**SOURCE EXTRACT**.
Re: [PATCH RFC tip/core/rcu 23/23] vhost: add __rcu annotations

From: Paul E. McKenney
Date: Mon May 17 2010 - 20:34:39 EST


On Mon, May 17, 2010 at 07:40:25PM -0400, Mathieu Desnoyers wrote:
> * Paul E. McKenney (paulmck@xxxxxxxxxxxxxxxxxx) wrote:
> > On Mon, May 17, 2010 at 06:00:25PM -0400, Mathieu Desnoyers wrote:
> > > * Paul E. McKenney (paulmck@xxxxxxxxxxxxxxxxxx) wrote:
> > > > On Mon, May 17, 2010 at 11:33:49PM +0300, Michael S. Tsirkin wrote:
> > > > > On Thu, May 13, 2010 at 08:23:40AM -0700, Paul E. McKenney wrote:
> > > > > > On Thu, May 13, 2010 at 03:07:23PM +0200, Peter Zijlstra wrote:
> > > > > > > On Wed, 2010-05-12 at 16:00 -0700, Paul E. McKenney wrote:
> > > > > > > > Any thoughts? One approach would be to create a separate lockdep class
> > > > > > > > for vhost workqueue state, similar to the approach used in instrument
> > > > > > > > rcu_read_lock() and friends.
> > > > > > >
> > > > > > > workqueue_struct::lockdep_map, its held while executing worklets.
> > > > > > >
> > > > > > > lock_is_held(&vhost_workqueue->lockdep_map), should do as you want.
> > > > > >
> > > > > > Thank you, Peter!!!

**INPUT DATA**.
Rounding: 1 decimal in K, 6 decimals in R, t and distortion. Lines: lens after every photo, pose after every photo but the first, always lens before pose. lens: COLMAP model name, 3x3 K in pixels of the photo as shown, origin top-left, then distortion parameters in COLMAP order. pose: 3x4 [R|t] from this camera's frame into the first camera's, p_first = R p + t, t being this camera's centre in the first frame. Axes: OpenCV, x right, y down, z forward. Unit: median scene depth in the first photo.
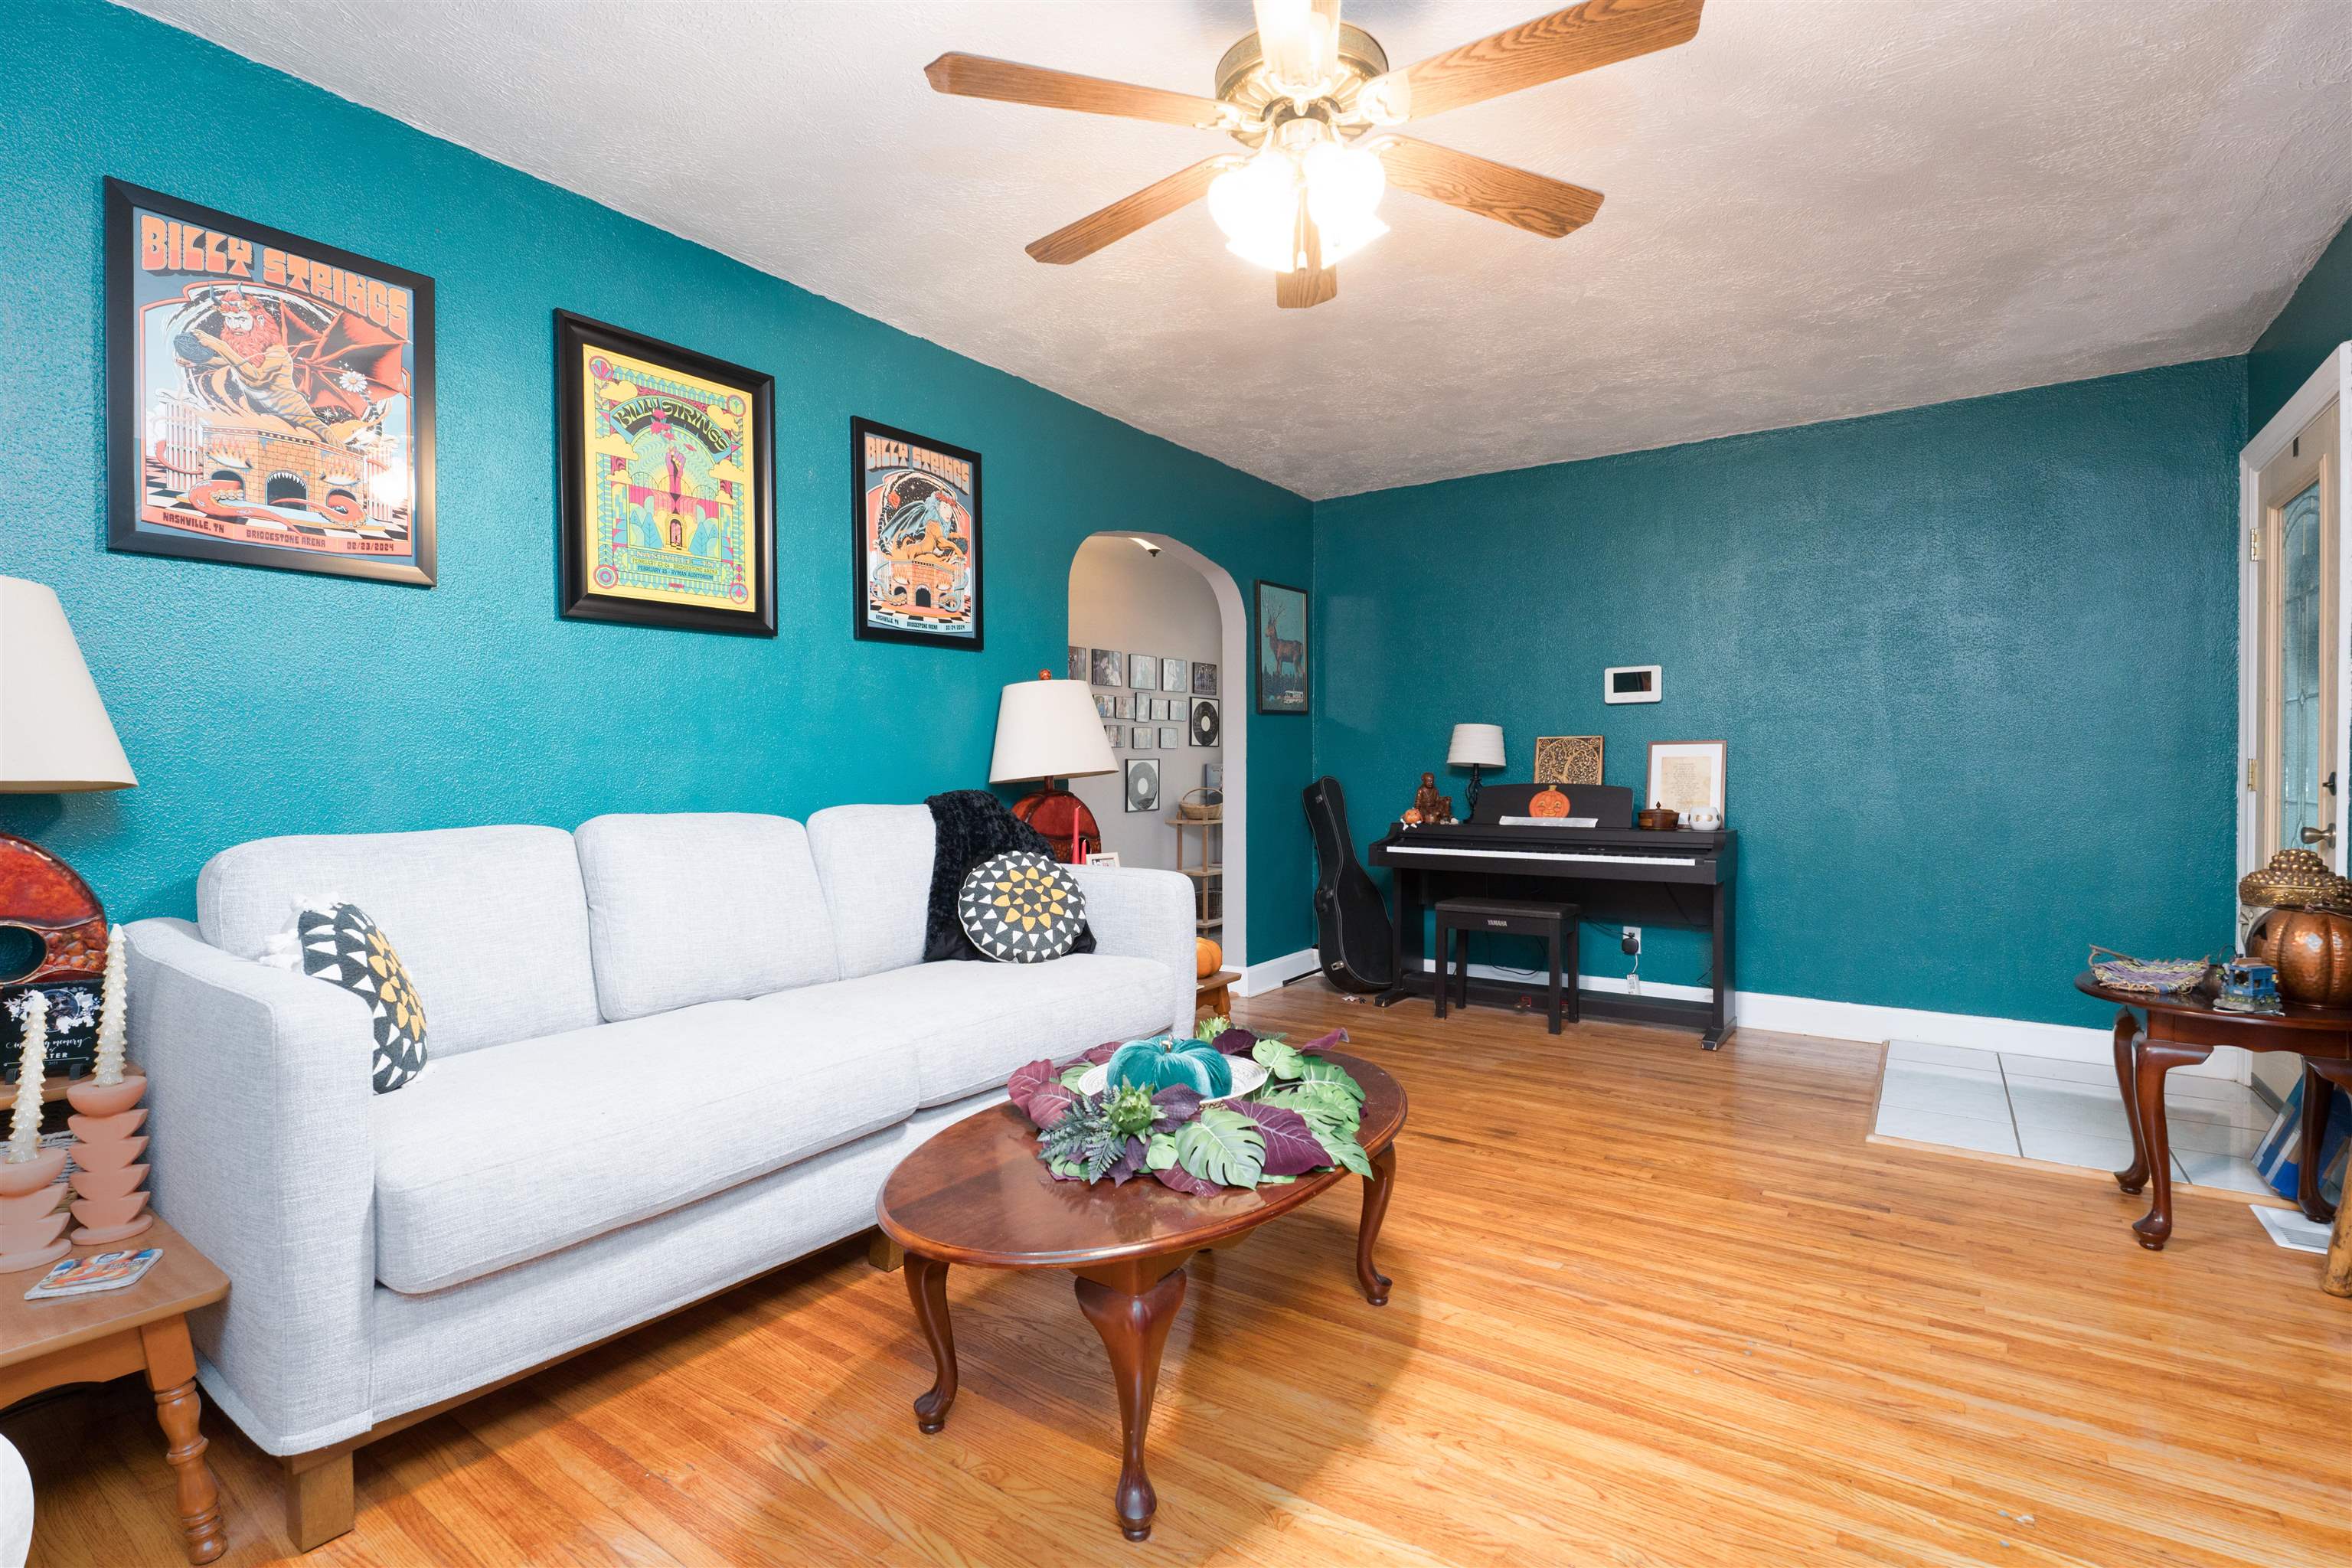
lens RADIAL K [[1055.4, 0, 1160.3], [0, 1055.4, 780.6], [0, 0, 1]] dist [0.001409, -0.002050]
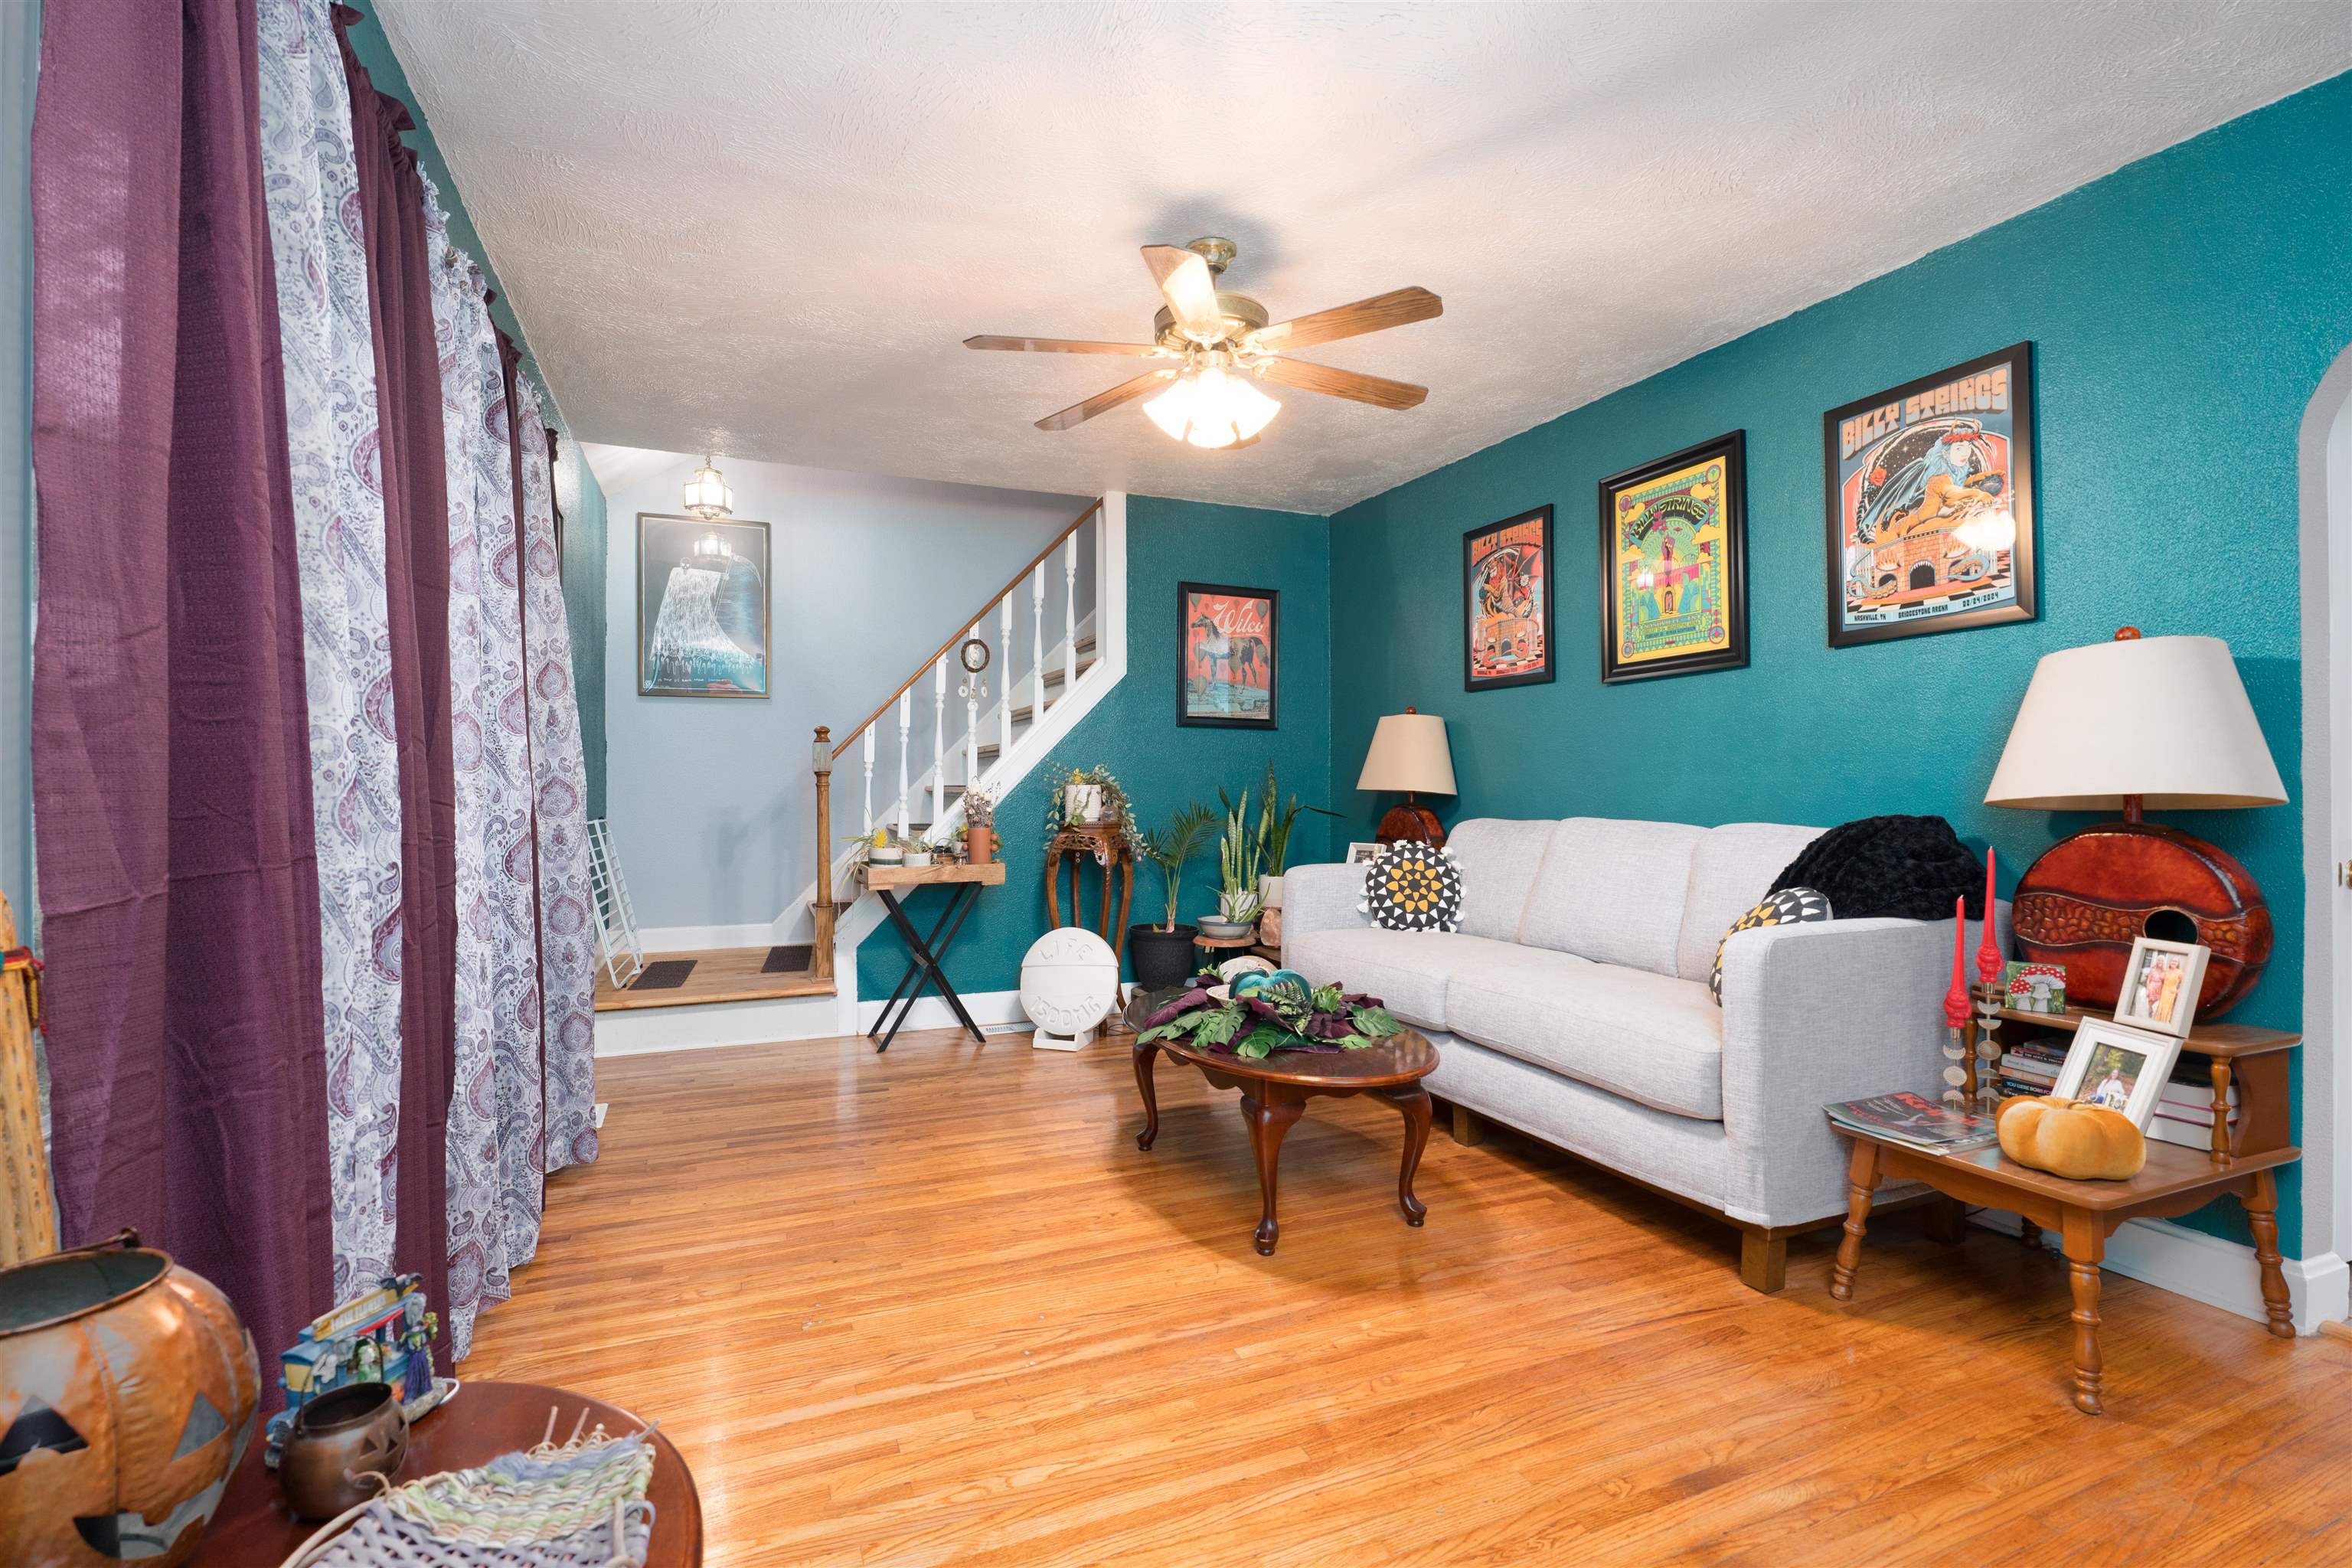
lens RADIAL K [[1055.4, 0, 1162.5], [0, 1055.4, 786.5], [0, 0, 1]] dist [0.001409, -0.002050]
pose [[-0.514444, 0.006357, -0.857500, 0.932205], [-0.008661, 0.999883, 0.012608, -0.021283], [0.857480, 0.013913, -0.514329, 1.111671]]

**EXERCISE SET**.
A. Reproduce the vhost RCU mailing-list reply word for word, starting at "On Mon, May 17, 2010 at 07:40:25PM" and ending at "while executing worklets.".
B. Write the next part of the vhost RCU mailing-list reply, picking up after its last line.

**WRITTEN ANSWERS**.
A.
On Mon, May 17, 2010 at 07:40:25PM -0400, Mathieu Desnoyers wrote:
> * Paul E. McKenney (paulmck@xxxxxxxxxxxxxxxxxx) wrote:
> > On Mon, May 17, 2010 at 06:00:25PM -0400, Mathieu Desnoyers wrote:
> > > * Paul E. McKenney (paulmck@xxxxxxxxxxxxxxxxxx) wrote:
> > > > On Mon, May 17, 2010 at 11:33:49PM +0300, Michael S. Tsirkin wrote:
> > > > > On Thu, May 13, 2010 at 08:23:40AM -0700, Paul E. McKenney wrote:
> > > > > > On Thu, May 13, 2010 at 03:07:23PM +0200, Peter Zijlstra wrote:
> > > > > > > On Wed, 2010-05-12 at 16:00 -0700, Paul E. McKenney wrote:
> > > > > > > > Any thoughts? One approach would be to create a separate lockdep class
> > > > > > > > for vhost workqueue state, similar to the approach used in instrument
> > > > > > > > rcu_read_lock() and friends.
> > > > > > >
> > > > > > > workqueue_struct::lockdep_map, its held while executing worklets.

B.
> > > > > >
> > > > > > Thanx, Paul
> > > > >
> > > > > vhost in fact does flush_work rather than
> > > > > flush_workqueue, so while for now everything runs
> > > > > from vhost_workqueue in theory nothing would break
> > > > > if we use some other workqueue or even a combination
> > > > > thereof.
> > > > >
> > > > > I guess when/if this happens, we could start by converting
> > > > > to _raw and then devise a solution.
> > > >
> > > > If there are a small finite number of work queues involved, we can
> > > > easily do something like:
> > > >
> > > > #ifdef CONFIG_PROVE_RCU
> > > > int in_vhost_workqueue(void)
> > > > {
> > > > return in_workqueue_context(vhost_workqueue) ||
> > > > in_workqueue_context(vhost_other_workqueue) ||
> > > > in_workqueue_context(yet_another_vhost_workqueue);
> > > > }
> > > > #endif /* #ifdef CONFIG_PROVE_RCU */
> > > >
> > > > Seem reasonable?
> > > >
> > > > > By the way what would be really nice is if we had a way
> > > > > to trap when rcu protected pointer is freed without a flush
> > > > > while some reader is running. Current annotation does not
> > > > > allow this, does it?
> > > >
> > > > Right now, it does not, but I wonder if something like Thomas's and
> > > > Mathieu's debugobjects work could be brought to bear on this problem?
> > > > This would need to be implemented in vhost, as synchronize_rcu() has
> > > > no way to know what memory it is flushing, nor does flush_work().
> > >
> > > We can think of my recent debugobjects addition as a small state machine
> > > that is described by the code that owns the objects. At each state
> > > transition, the code passes the expected state as well as the next
> > > state.
> > >
> > > The current implementation can only keep track of a single "state" per
> > > object at once. This should be extended to be able to count the number
> > > RCU read side C.S. in flight that are accessing to an object.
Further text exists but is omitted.